Dans cette question même se trouve la réponse. L’avoir n’a aucune prise sur l’être. Alors que le contraire…oui.

Avoir le choix entre des mètres de rayonnages de yaourts ne rend ni meilleur ni plus heureux. Au contraire, de façon pernicieuse, cette tyrannie du choix tend à faire croire aux gens qu’ils jouissent d’une sorte de liberté. Je dis une sorte de liberté car il ne s’agit pas de La Liberté. Il ne s’agit que d’un ersatz, une illusion, une liberté en toc qui permet à nos petits égos bien nourris de croire qu’ils sont souverains dans leur vie. Ils peuvent à tout instant « choisir », « décider » du parfum de leur yaourt, de la couleur de leur voiture, du physique de leurs partenaires. Quelle enivrante liberté! Pouvoir à tout instant choisir parmi une palette infinie de plaisirs, de sensations, éphémères et superficielles. 

Ne serait-ce pas une façon plutôt habile de nous détourner de la véritable liberté de choix? 

Le langage des publicité est de plus en plus envahi de formules très « spirituelles ». Il suffit de lire. On nous vend n’importe quoi en invoquant la part la plus sage de nous-même; mais n’est-ce pas là aussi d’envahir notre capacité de choix, de nous détourner, d’empoisonner la seule part de nous-même apte à choisir.
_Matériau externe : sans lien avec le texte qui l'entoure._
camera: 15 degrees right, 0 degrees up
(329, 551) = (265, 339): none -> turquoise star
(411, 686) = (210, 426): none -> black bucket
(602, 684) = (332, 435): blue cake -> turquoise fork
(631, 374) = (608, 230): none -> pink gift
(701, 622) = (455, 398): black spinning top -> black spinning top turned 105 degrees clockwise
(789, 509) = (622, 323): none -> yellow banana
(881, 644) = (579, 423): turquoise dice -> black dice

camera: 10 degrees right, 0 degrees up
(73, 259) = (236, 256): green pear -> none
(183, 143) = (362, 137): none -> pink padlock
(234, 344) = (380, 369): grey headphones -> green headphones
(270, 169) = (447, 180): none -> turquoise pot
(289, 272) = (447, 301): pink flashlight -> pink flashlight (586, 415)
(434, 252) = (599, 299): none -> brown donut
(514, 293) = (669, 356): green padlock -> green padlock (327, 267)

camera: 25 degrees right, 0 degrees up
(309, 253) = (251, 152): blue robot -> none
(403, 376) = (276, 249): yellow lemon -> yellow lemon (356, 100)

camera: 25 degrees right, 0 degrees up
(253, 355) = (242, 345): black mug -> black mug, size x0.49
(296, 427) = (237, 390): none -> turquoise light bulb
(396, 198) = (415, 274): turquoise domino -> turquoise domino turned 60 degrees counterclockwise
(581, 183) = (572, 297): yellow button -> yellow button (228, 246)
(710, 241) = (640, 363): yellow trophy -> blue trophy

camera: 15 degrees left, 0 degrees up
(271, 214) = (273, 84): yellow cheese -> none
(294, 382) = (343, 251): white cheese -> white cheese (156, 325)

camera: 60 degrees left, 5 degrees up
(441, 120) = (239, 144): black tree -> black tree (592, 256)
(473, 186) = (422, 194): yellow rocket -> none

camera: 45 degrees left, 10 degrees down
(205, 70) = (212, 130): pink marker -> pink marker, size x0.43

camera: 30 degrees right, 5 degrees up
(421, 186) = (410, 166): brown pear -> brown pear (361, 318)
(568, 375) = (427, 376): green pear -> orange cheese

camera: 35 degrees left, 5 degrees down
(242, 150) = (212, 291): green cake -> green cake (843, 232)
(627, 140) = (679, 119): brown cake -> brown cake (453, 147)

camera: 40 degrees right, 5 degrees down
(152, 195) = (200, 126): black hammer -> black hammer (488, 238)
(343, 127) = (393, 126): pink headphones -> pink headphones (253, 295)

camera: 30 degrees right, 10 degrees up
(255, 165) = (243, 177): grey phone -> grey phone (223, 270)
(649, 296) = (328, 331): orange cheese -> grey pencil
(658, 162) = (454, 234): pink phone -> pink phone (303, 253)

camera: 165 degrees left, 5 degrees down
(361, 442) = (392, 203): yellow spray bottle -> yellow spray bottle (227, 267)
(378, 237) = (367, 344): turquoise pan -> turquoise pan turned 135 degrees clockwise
En fait, je crois que l’on utilise cette part de soi pour des choses superficielles. Afin que surtout on ne la sollicite pas pour des choses plus essentielles…Il ne faut surtout pas nous habituer à trop réfléchir par nous-même, à nous rendre libre de nos choix car alors nous ne pourrions plus adhérer à une société qui sous des apparences de démocratie et de liberté nous sert immanquablement le même yaourt à tous les parfums. Nous croyons avoir le choix mais qui ne s’est pas déjà offusqué devant l’universelle malhonnêteté politique de  nos dirigeants, devant le langage très formaté de nos médias, devant l’inculture croissante de nos jeunes?

Il serait bon je crois de chercher ce qui se cache derrière ce trop-plein de choix qui serait non pas un critère de liberté mais une forme très habilement cachée d’aliénation.

Je remarque personnellement pour l’avoir expérimenté (et cela rejoint bien sûr les précédents articles sur le Vide) que dans un milieu très simple où seuls les besoins essentiels sont assouvis, l’esprit se libère, devient léger, disponible ouvert et transparent comme un miroir prêt à refléter le monde de manière optimale et donc de l’accueillir. Vivre avec peu, à proximité de la nature (symbole vivant du vide-plein), dans le silence, détaché de tous ces liens qui nous sollicitent en permanence et nous bercent dans l’illusion d’appartenir à une « communauté » pour nous prémunir du vide social, de la solitude (internet, téléphones TV etc.), nous permet de découvrir avec émerveillement ce dont nous avons réellement besoin pour bien vivre: pas grand-chose. 

La réponse à l’embarras du choix serait un retour à la simplicité. Il ne s’agit pas d’aller jusqu’à l’ascèse (quoique pour certains l’exercice peut être souverain) mais d’aller à l’essentiel. Ne pas abaisser son esprit et son énergie à assouvir des besoins superficiels et inutiles. Revenir au simple. Au peu, au  vrai, au rare pour donner à chaque chose la place qui lui revient.

Choisir à partir de cet essentiel et découvrir alors l’incroyable richesse que nous sommes une fois dépouillés de tous les artifices d’une société bancale. Des êtres naturellement libres.